▶ How to complete this task
Write out all of the following data again, word for word and without any changes.

▶ Stored data
*** Begin section ***
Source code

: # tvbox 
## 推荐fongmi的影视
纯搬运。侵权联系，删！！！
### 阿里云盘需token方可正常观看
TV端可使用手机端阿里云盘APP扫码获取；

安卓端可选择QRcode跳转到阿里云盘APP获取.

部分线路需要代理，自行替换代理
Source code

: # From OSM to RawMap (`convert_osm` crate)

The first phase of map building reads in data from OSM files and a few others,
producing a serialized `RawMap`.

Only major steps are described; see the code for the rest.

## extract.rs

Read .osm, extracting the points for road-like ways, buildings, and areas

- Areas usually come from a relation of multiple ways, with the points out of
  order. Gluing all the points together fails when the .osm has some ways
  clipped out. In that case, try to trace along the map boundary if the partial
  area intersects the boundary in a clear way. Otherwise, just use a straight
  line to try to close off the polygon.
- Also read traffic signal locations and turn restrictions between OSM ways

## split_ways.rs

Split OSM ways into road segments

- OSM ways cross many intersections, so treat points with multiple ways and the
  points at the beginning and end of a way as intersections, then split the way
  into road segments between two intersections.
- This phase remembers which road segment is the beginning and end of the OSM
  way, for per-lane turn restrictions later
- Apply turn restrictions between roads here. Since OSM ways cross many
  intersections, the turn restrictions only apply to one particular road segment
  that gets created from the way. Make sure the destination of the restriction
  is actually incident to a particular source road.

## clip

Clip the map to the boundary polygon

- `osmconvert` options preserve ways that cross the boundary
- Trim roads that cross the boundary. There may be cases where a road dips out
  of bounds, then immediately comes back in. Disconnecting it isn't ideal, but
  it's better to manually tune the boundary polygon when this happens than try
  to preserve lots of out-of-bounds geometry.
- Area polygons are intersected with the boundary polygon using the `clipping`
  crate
*** End section ***
▶ Result of the task
Source code

: # tvbox 
## 推荐fongmi的影视
纯搬运。侵权联系，删！！！
### 阿里云盘需token方可正常观看
TV端可使用手机端阿里云盘APP扫码获取；

安卓端可选择QRcode跳转到阿里云盘APP获取.

部分线路需要代理，自行替换代理
Source code

: # From OSM to RawMap (`convert_osm` crate)

The first phase of map building reads in data from OSM files and a few others,
producing a serialized `RawMap`.

Only major steps are described; see the code for the rest.

## extract.rs

Read .osm, extracting the points for road-like ways, buildings, and areas

- Areas usually come from a relation of multiple ways, with the points out of
  order. Gluing all the points together fails when the .osm has some ways
  clipped out. In that case, try to trace along the map boundary if the partial
  area intersects the boundary in a clear way. Otherwise, just use a straight
  line to try to close off the polygon.
- Also read traffic signal locations and turn restrictions between OSM ways

## split_ways.rs

Split OSM ways into road segments

- OSM ways cross many intersections, so treat points with multiple ways and the
  points at the beginning and end of a way as intersections, then split the way
  into road segments between two intersections.
- This phase remembers which road segment is the beginning and end of the OSM
  way, for per-lane turn restrictions later
- Apply turn restrictions between roads here. Since OSM ways cross many
  intersections, the turn restrictions only apply to one particular road segment
  that gets created from the way. Make sure the destination of the restriction
  is actually incident to a particular source road.

## clip

Clip the map to the boundary polygon

- `osmconvert` options preserve ways that cross the boundary
- Trim roads that cross the boundary. There may be cases where a road dips out
  of bounds, then immediately comes back in. Disconnecting it isn't ideal, but
  it's better to manually tune the boundary polygon when this happens than try
  to preserve lots of out-of-bounds geometry.
- Area polygons are intersected with the boundary polygon using the `clipping`
  crate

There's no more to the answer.